* _About this exercise_:
Could you print out the entries from the line containing "What is the number" through the line containing "Answer: approximately 90°", with both of those lines included and every line copied without changes?

* _Extracted entries_:
'''

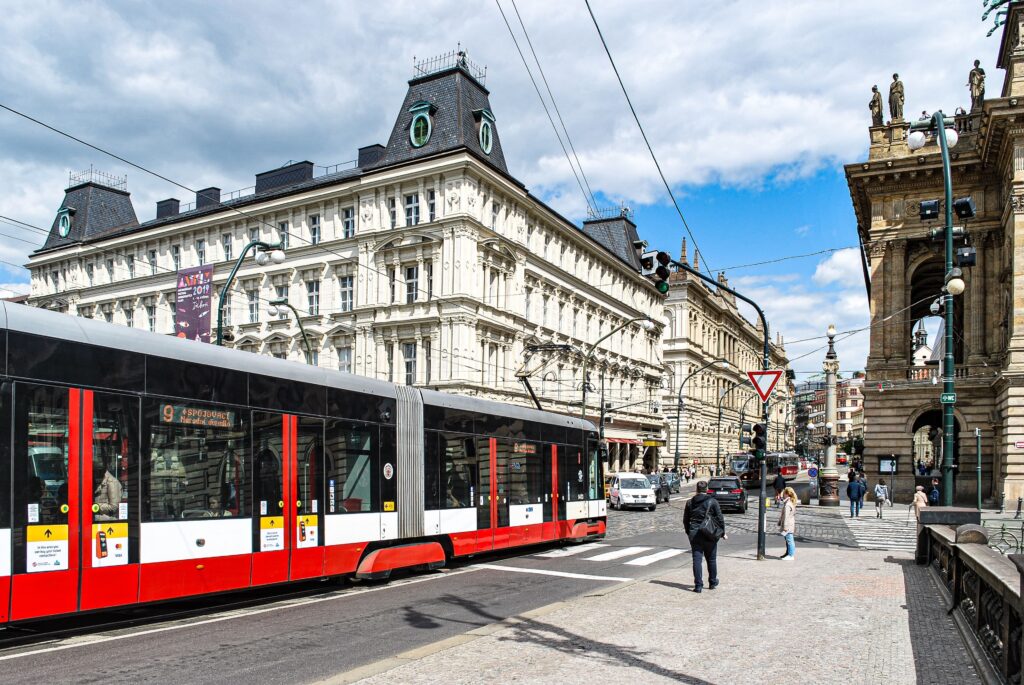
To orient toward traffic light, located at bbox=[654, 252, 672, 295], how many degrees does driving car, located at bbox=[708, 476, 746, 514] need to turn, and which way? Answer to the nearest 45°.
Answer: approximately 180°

'''
'''

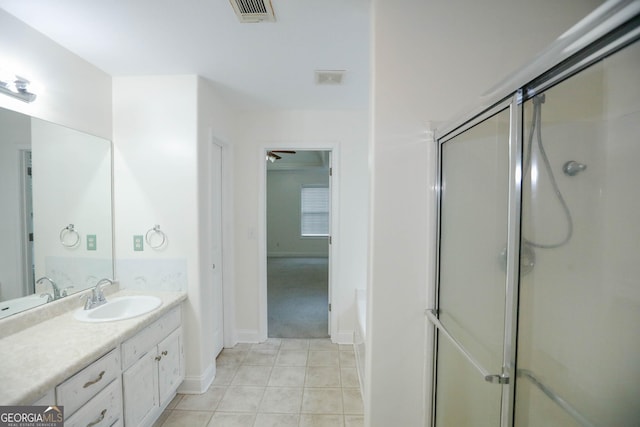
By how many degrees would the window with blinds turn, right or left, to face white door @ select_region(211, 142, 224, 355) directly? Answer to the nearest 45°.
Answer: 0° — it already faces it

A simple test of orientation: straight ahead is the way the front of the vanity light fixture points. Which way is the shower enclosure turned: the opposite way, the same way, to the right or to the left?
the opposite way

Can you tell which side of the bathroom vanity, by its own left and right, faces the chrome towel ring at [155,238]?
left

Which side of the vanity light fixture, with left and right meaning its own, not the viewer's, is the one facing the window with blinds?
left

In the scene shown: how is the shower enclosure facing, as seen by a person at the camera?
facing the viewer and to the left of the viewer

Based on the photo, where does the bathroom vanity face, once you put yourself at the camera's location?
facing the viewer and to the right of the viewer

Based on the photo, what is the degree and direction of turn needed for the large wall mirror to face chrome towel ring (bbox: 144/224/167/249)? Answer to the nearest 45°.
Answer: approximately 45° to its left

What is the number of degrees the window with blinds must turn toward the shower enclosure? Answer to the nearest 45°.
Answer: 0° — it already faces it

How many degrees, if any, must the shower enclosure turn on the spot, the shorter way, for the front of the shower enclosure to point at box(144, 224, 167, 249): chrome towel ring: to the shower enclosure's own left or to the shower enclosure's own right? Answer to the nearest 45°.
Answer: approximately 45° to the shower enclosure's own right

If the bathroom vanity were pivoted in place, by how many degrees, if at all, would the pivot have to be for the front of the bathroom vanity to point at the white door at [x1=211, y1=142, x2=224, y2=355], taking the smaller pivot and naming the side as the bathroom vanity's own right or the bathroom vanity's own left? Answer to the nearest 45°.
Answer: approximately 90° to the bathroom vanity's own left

'''
'''

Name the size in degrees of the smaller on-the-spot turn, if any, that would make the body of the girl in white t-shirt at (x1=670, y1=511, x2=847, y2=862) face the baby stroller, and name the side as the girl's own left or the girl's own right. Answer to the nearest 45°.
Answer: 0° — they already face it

'''

* _Result for this task_:
What is the number of degrees the window with blinds must turn toward the shower enclosure? Answer to the nearest 45°.
Answer: 0° — it already faces it

How many degrees, if any, must the shower enclosure turn on the spot, the shorter way, for the front of the shower enclosure to point at box(144, 224, 167, 249): chrome towel ring: to the shower enclosure's own left or to the shower enclosure's own right? Answer to the nearest 45°.
Answer: approximately 45° to the shower enclosure's own right

If the bathroom vanity were pivoted in place, by how many degrees, if at all, would the pivot have to be for the front of the bathroom vanity to point at the white door at [x1=211, y1=142, x2=224, y2=355], taking the smaller pivot and naming the side as the bathroom vanity's own right or the bathroom vanity's own left? Answer to the nearest 45°.
Answer: approximately 90° to the bathroom vanity's own left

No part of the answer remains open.